By March 2013, however, the work started to dry up. English’s time with the pipeline came to an end, though he continued to search for work. He made it all the way to Louisiana and still had nothing.

“I was running out of money and I was living in a shed,” English said. It was time for a change. “I had all these clients calling me and I thought, ‘Well, I can go broke down here and not have anybody, or I can go back to Connecticut with the little money I have and try to figure something out,’” English said.

He began to compile a list of former clients he believed would follow him to a new facility, and made a proposition.

“If I could get 10 or 15 small investors I could have them put up money to essentially pay for their membership, but really buy equipment,” English said.

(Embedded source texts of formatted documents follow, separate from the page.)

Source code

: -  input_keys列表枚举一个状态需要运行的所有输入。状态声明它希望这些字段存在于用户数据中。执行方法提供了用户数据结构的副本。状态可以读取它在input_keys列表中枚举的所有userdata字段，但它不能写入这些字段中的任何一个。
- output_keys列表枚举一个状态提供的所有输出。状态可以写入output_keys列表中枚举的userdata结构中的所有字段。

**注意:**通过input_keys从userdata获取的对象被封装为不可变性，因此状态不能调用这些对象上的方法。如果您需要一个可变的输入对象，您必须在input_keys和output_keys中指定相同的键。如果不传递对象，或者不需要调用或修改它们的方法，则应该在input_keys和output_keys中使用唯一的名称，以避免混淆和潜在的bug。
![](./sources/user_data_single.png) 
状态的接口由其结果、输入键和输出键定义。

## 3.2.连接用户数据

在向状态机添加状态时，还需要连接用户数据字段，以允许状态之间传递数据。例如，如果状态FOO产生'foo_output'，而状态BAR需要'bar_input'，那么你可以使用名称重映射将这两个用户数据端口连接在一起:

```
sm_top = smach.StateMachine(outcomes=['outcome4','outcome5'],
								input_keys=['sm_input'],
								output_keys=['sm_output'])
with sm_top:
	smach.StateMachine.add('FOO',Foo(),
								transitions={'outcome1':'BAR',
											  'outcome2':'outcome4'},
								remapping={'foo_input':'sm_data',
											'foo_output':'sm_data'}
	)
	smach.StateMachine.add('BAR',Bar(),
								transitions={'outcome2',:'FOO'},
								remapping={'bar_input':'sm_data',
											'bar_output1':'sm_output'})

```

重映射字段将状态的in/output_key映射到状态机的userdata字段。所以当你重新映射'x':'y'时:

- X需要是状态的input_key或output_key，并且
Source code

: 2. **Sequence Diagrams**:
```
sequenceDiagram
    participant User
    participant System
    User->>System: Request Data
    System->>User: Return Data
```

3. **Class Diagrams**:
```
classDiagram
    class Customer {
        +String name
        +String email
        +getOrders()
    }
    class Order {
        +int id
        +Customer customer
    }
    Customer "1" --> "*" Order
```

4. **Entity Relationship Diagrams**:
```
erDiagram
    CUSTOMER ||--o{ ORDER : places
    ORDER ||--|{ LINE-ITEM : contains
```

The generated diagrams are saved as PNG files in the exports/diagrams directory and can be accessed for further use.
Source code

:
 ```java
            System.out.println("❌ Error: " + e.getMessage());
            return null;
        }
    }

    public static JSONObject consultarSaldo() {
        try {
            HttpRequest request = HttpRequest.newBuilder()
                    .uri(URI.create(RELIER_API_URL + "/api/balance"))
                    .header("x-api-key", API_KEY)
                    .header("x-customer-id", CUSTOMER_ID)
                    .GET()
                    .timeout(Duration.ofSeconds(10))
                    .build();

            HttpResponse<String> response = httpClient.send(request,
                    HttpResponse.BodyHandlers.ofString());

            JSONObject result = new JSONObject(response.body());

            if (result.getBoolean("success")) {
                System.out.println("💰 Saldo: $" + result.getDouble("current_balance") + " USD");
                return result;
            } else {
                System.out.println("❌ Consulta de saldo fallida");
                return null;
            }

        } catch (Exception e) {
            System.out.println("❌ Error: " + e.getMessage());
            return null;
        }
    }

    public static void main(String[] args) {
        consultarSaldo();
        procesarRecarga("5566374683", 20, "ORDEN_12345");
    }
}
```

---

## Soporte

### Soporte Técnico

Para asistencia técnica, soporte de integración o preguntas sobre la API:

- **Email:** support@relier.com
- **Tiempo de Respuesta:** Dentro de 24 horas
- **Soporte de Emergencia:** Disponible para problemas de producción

The response was positive, and English pursued the project.

“I got enough people to start and it took me about two months to find a place,” English said. “When I got back I was living with my girlfriend. Thank God for her; I wouldn’t be where I am if it weren’t for her.”

With all the beginning trials of starting SPD Factory now behind him, English still today strives to improve his facility and the lives of his clients. One client in particular with whom English has developed a close personal relationship is a 70-year-old man by the name of David, who suffers from Parkinson’s disease.

“It’s really cool to watch him get better when he’s supposed to be getting worse,” English said. “Parkinson’s is a progressively worse disease. He’s getting better, and it’s due to the fact that he’s working. He’s training.”

Rob English gym turf area 051514

You can find out more about Rob English and SPD Factory through the facility website, www.spdfactory.com. On any typical day, clients (who are required to be at least of high school age) can choose to perform either the strength or the conditioning programs English writes on the board of SPD Factory. He also offers personalized programming and general (or open-gym style) training.